» Your task
Extend the article about families in Southern Pines remembering children lost to gun violence, beginning right after its final sentence.

» Supplied text
A representative from the Southern Pines Police Department said there have been eight shootings in the town in the past year. He also said the police force has confiscated 73 illegal firearms in that time.

Gun violence has historically impacted the Black community, including many residents of Southern Pines and Aberdeen. The mothers and fathers of Black boys and girls spoke openly Saturday of the tragic incidents involving firearms that took the lives of their sons and daughters. Years later, they described vivid experiences of loss and love.

Rosie Daniels, the founder of MOMS, said she started the local chapter of the group in 2013 after her son, Floyd Williams was killed by gun violence. She shared a memory of Floyd, who she said was also good with kids. He would organize Easter Egg hunts and gatherings at their home where neighborhood kids could come and play.

“He would also name the kids, [have] a nickname he would give you and it stuck with you,” Daniels said. “So he has about five people right now that he named them, gave them nicknames, and they're like 15 and 16 now and that nickname stuck with them. So the memory that I share is, he loved children, he loved people, and he loved life. He loved everyone.”

» Data extract
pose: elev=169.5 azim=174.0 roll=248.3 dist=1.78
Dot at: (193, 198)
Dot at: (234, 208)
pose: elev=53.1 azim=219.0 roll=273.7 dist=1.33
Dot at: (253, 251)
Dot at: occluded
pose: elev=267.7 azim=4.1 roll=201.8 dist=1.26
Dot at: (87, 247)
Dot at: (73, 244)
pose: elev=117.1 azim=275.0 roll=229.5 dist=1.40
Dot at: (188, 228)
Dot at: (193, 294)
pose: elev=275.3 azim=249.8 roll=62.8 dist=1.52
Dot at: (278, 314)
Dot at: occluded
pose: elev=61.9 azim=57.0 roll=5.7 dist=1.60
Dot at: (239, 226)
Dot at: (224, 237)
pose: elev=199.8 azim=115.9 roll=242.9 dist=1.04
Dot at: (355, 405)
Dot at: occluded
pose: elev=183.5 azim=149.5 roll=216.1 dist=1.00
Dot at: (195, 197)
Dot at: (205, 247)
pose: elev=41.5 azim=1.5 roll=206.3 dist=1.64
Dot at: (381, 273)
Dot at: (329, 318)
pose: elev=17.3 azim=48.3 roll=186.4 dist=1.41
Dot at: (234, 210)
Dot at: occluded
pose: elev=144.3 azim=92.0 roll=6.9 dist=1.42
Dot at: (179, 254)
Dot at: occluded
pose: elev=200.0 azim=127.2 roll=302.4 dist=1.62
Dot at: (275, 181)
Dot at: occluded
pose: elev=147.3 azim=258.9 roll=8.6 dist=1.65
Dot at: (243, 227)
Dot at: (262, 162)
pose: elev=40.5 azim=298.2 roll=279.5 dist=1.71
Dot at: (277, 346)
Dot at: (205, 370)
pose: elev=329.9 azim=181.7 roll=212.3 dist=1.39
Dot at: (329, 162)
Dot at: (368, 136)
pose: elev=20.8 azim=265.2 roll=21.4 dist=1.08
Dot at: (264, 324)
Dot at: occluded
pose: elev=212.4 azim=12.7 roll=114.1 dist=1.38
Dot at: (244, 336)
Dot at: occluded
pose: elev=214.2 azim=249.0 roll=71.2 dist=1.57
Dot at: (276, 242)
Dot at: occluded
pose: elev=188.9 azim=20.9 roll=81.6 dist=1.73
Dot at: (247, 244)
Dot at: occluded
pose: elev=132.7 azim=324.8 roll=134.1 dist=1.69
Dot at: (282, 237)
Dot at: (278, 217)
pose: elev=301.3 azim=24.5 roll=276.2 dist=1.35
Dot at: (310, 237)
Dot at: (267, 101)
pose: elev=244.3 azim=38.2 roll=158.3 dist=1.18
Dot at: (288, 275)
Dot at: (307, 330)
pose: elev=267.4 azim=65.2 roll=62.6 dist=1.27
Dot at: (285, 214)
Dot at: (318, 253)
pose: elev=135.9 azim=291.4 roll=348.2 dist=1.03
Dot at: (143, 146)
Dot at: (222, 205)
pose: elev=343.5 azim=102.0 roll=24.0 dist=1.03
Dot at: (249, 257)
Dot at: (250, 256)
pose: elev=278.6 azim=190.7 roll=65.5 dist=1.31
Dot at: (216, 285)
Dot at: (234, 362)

» Answer for this exercise
Daniels said his son Floyd had a daughter of his own who was five years old when he died.

Daniels commemorated her son and others with a “memory table” she and the MOMS set up at the event. It included framed photographs of the children they had lost with candles and roses laid by each photo.

Alongside the photos was a trifold display board, which itself included a list that stretched over more than three pages. On it were the 62 names of those who had been killed in the past two decades by gun violence in Moore County.